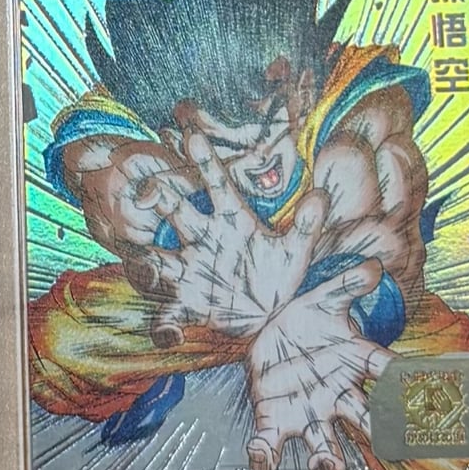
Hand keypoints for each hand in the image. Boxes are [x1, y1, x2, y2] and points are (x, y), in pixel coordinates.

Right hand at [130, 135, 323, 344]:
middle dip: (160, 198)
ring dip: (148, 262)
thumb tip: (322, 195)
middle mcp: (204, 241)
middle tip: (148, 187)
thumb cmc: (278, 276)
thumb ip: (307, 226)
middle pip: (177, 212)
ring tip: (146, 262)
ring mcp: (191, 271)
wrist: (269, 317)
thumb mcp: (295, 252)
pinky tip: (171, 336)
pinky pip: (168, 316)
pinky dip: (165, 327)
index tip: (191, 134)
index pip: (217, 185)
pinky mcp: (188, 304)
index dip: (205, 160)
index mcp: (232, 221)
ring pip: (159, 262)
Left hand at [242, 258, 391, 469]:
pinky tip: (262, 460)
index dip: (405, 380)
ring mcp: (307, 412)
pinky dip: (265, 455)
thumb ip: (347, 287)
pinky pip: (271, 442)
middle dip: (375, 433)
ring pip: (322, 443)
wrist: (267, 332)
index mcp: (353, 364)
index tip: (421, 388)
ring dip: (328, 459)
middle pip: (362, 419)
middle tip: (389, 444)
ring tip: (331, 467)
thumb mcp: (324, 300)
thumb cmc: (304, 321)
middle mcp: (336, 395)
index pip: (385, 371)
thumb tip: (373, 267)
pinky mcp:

Exercise details =>
The records above must be echoed exactly, minus their pictures.

Response =>
Hand keypoints for each hand in the image. Boxes are [x1, y1, x2, y2] and points are (x, y), in pixel coordinates.

Right hand at [130, 135, 323, 344]:
middle dip: (160, 198)
ring dip: (148, 262)
thumb tip: (322, 195)
middle mcp: (204, 241)
middle tip: (148, 187)
thumb cmc: (278, 276)
thumb ip: (307, 226)
middle pip: (177, 212)
ring tip: (146, 262)
ring mcp: (191, 271)
wrist: (269, 317)
thumb mcp: (295, 252)
pinky tip: (171, 336)
pinky pip: (168, 316)
pinky dip: (165, 327)
index tip: (191, 134)
index pip: (217, 185)
pinky mcp: (188, 304)
index dip: (205, 160)
index mcp: (232, 221)
ring pip: (159, 262)
Left hand at [242, 258, 391, 469]:
pinky tip: (262, 460)
index dip: (405, 380)
ring mcp: (307, 412)
pinky dip: (265, 455)
thumb ip: (347, 287)
pinky pip: (271, 442)
middle dip: (375, 433)
ring pip: (322, 443)
wrist: (267, 332)
index mcp: (353, 364)
index tip: (421, 388)
ring dip: (328, 459)
middle pip: (362, 419)
middle tip: (389, 444)
ring tip: (331, 467)
thumb mcp: (324, 300)
thumb cmc: (304, 321)
middle mcp: (336, 395)
index pip: (385, 371)
thumb tip: (373, 267)
pinky mcp:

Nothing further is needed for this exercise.